Multiple #extinction drivers interact to drive the loss of the #Chacoan #peccary. New paper in Diversity & Distribution by Ricardo Torres and team shows that #hunting is the main pressure on peccaries, despite rampant #deforestation. https://doi.org/10.1111/ddi.13701 @BiogeoBerlin
The Chacoan #peccary is very unique – the last survivor of an entire megafauna lineage – and it only occurs in the #GranChaco (more here: http://www.edgeofexistence.org/species/chacoan-peccary/ #EDGE).

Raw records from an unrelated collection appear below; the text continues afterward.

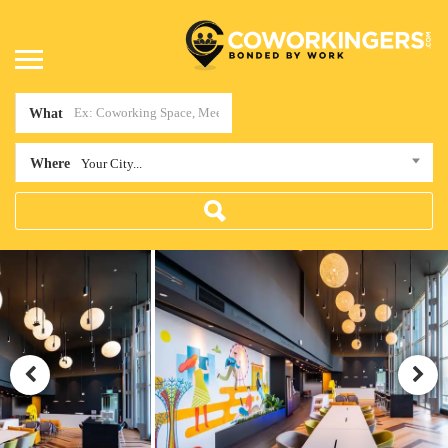
What
Where
Your City...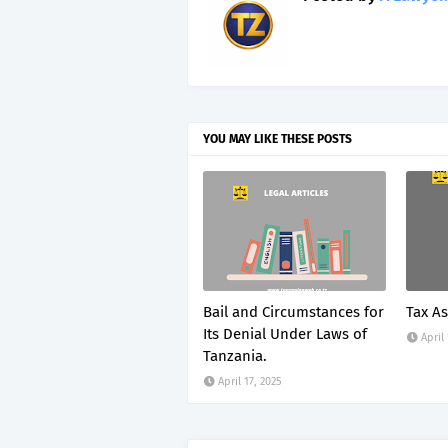
YOU MAY LIKE THESE POSTS
Bail and Circumstances for
Tax A
Its Denial Under Laws of
April
Tanzania.
April 17, 2025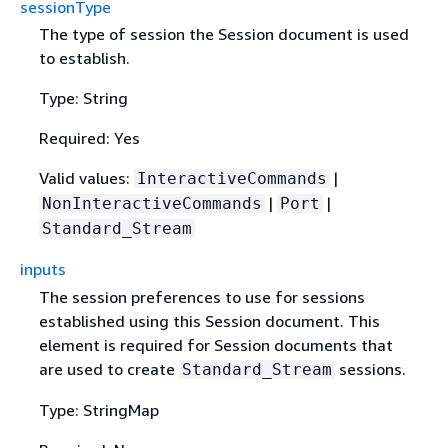
sessionType
The type of session the Session document is used
to establish.
Type: String
Required: Yes
Valid values:
|
InteractiveCommands
|
|
NonInteractiveCommands
Port
Standard_Stream
inputs
The session preferences to use for sessions
established using this Session document. This
element is required for Session documents that
are used to create
sessions.
Standard_Stream
Type: StringMap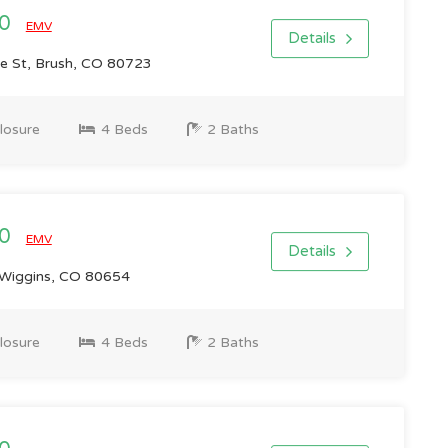
00
EMV
Details
 St, Brush, CO 80723
losure
4 Beds
2 Baths
00
EMV
Details
Wiggins, CO 80654
losure
4 Beds
2 Baths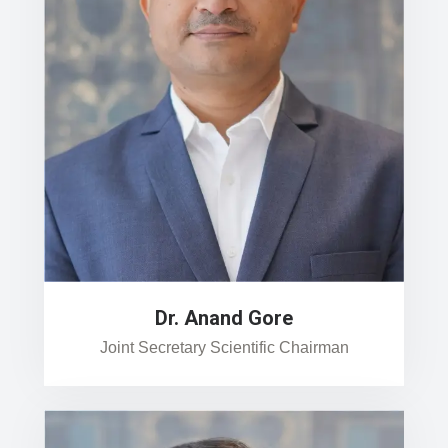
Dr. Anand Gore
Joint Secretary Scientific Chairman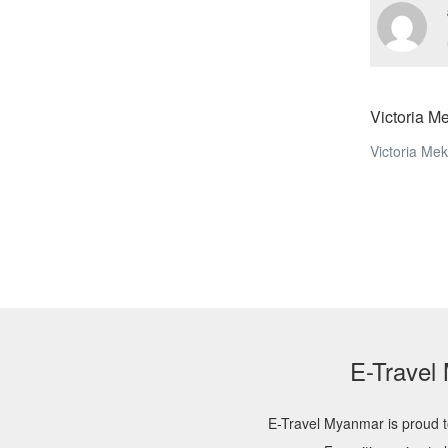
Victoria M
Victoria Me
E-Travel
E-Travel Myanmar is proud t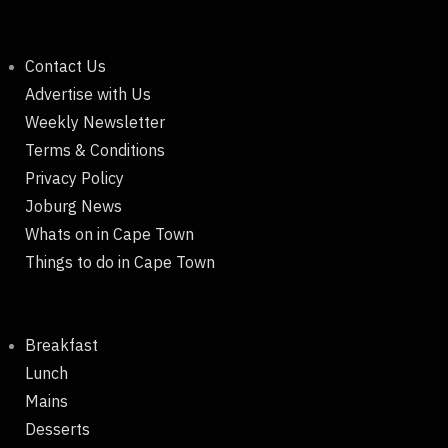
Contact Us
Advertise with Us
Weekly Newsletter
Terms & Conditions
Privacy Policy
Joburg News
Whats on in Cape Town
Things to do in Cape Town
Breakfast
Lunch
Mains
Desserts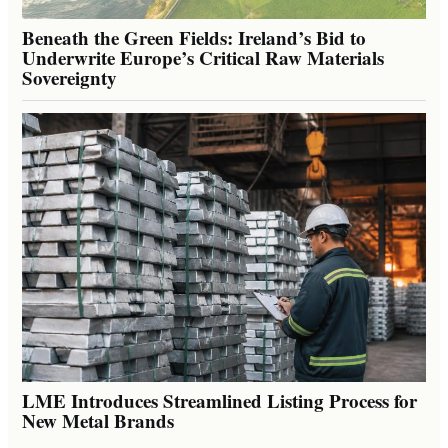
Beneath the Green Fields: Ireland’s Bid to
Underwrite Europe’s Critical Raw Materials
Sovereignty
LME Introduces Streamlined Listing Process for
New Metal Brands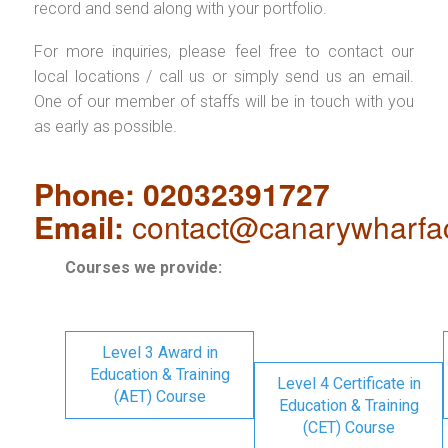
record and send along with your portfolio.
For more inquiries, please feel free to contact our
local locations / call us or simply send us an email.
One of our member of staffs will be in touch with you
as early as possible.
Phone: 02032391727
Email:
contact@canarywharfa
Courses we provide:
Level 3 Award in
Education & Training
Level 4 Certificate in
(AET) Course
Education & Training
(CET) Course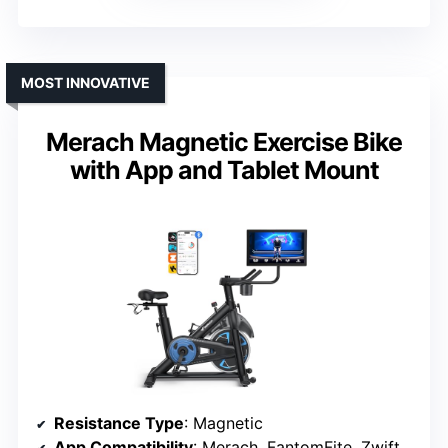
MOST INNOVATIVE
Merach Magnetic Exercise Bike
with App and Tablet Mount
Resistance Type
: Magnetic
App Compatibility
: Merach, FantomFite, Zwift, Kinomap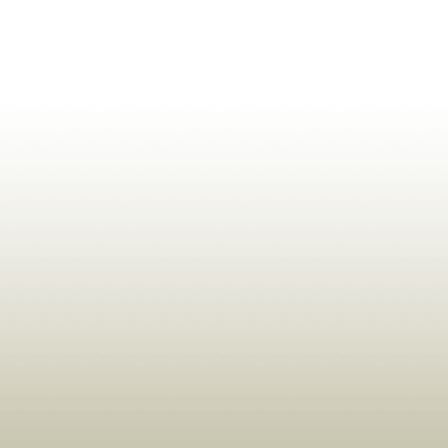
ldrens,Learning,Historic,Astrology,Numerology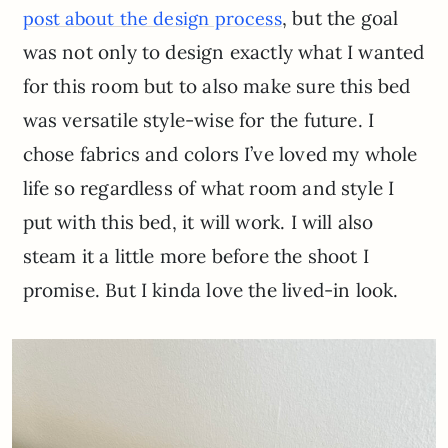
, but the goal
post about the design process
was not only to design exactly what I wanted
for this room but to also make sure this bed
was versatile style-wise for the future. I
chose fabrics and colors I’ve loved my whole
life so regardless of what room and style I
put with this bed, it will work. I will also
steam it a little more before the shoot I
promise. But I kinda love the lived-in look.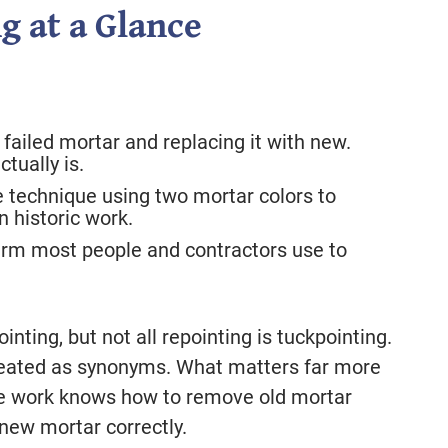
g at a Glance
failed mortar and replacing it with new.
ctually is.
 technique using two mortar colors to
in historic work.
rm most people and contractors use to
inting, but not all repointing is tuckpointing.
treated as synonyms. What matters far more
the work knows how to remove old mortar
new mortar correctly.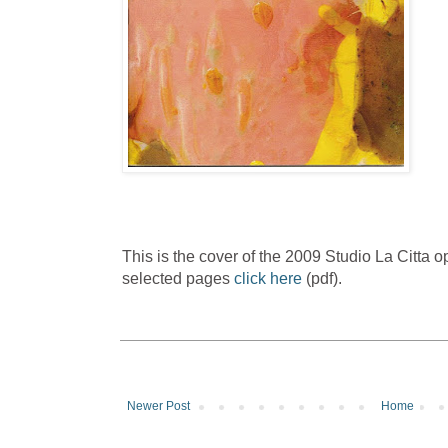
This is the cover of the 2009 Studio La Citta
selected pages
click here
(pdf).
Newer Post
Home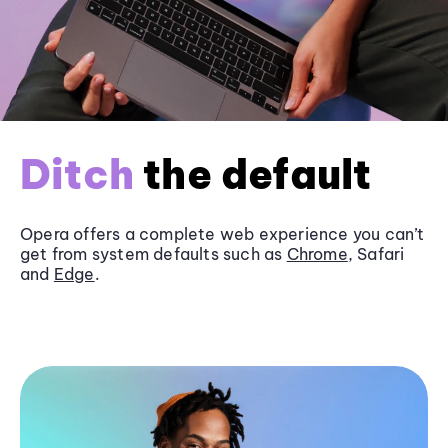
Ditch
the default
Opera offers a complete web experience you can’t
get from system defaults such as
Chrome
, Safari
and
Edge
.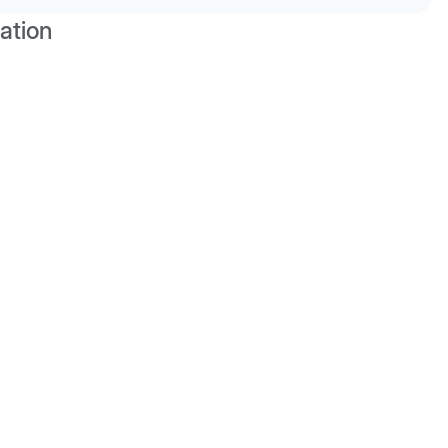
ation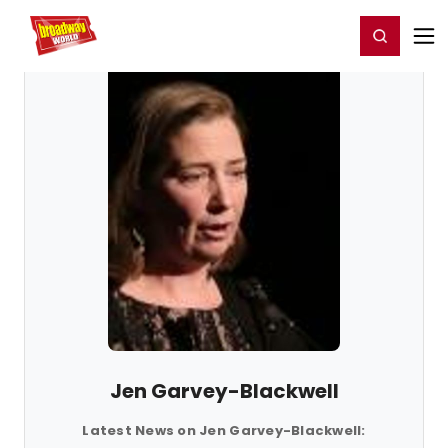
Home
For You
Chat
My Shows
Register/Login
Ga
Register
Login
Jen Garvey-Blackwell
Latest News on Jen Garvey-Blackwell: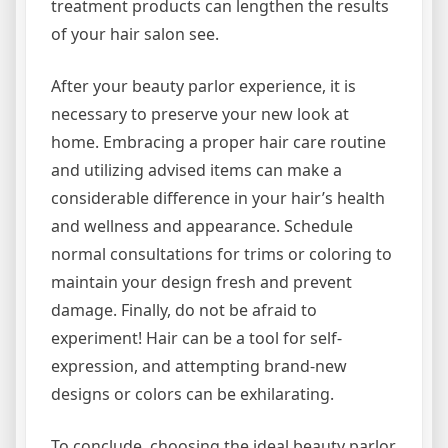
treatment products can lengthen the results
of your hair salon see.
After your beauty parlor experience, it is
necessary to preserve your new look at
home. Embracing a proper hair care routine
and utilizing advised items can make a
considerable difference in your hair’s health
and wellness and appearance. Schedule
normal consultations for trims or coloring to
maintain your design fresh and prevent
damage. Finally, do not be afraid to
experiment! Hair can be a tool for self-
expression, and attempting brand-new
designs or colors can be exhilarating.
To conclude, choosing the ideal beauty parlor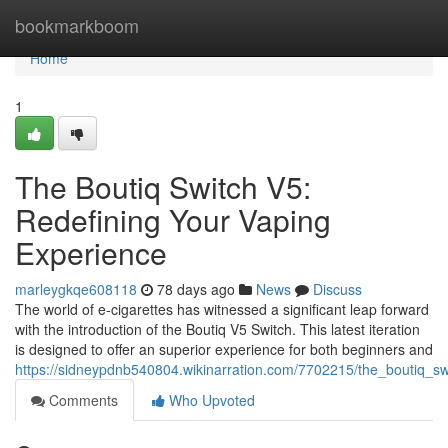
Home
bookmarkboom
Home
1
The Boutiq Switch V5:
Redefining Your Vaping
Experience
marleygkqe608118
78 days ago
News
Discuss
The world of e-cigarettes has witnessed a significant leap forward
with the introduction of the Boutiq V5 Switch. This latest iteration
is designed to offer an superior experience for both beginners and
https://sidneypdnb540804.wikinarration.com/7702215/the_boutiq_s
Comments
Who Upvoted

The Chacoan peccary was thought to be extinct and known only from fossilized remains until the 1970s, when it was rediscovered (to Western science, it was of course known to local people) and made the cover of Science: https://www.science.org/doi/10.1126/science.189.4200.379
Our paper shows that hunting pressure has increased over much of the species range as industrialized agriculture has expanded.
Figure shows Chacoan peccary habitat suitability for 1985 (a) and 2015 (c), hunting pressure for 1985 (b) and 2015 (d) and core/sink map, resulting from overlaying the habitat suitability and hunting pressure maps, for 1985 (e) and 2015 (f).
Variance partitioning allowed us to separate the individual effects of hunting, deforestation, and climate change. Interestingly, #ClimateChange had a positive effect and would have led to more peccary habitat, but this was overridden by the strong and negative interaction of hunting and deforestation.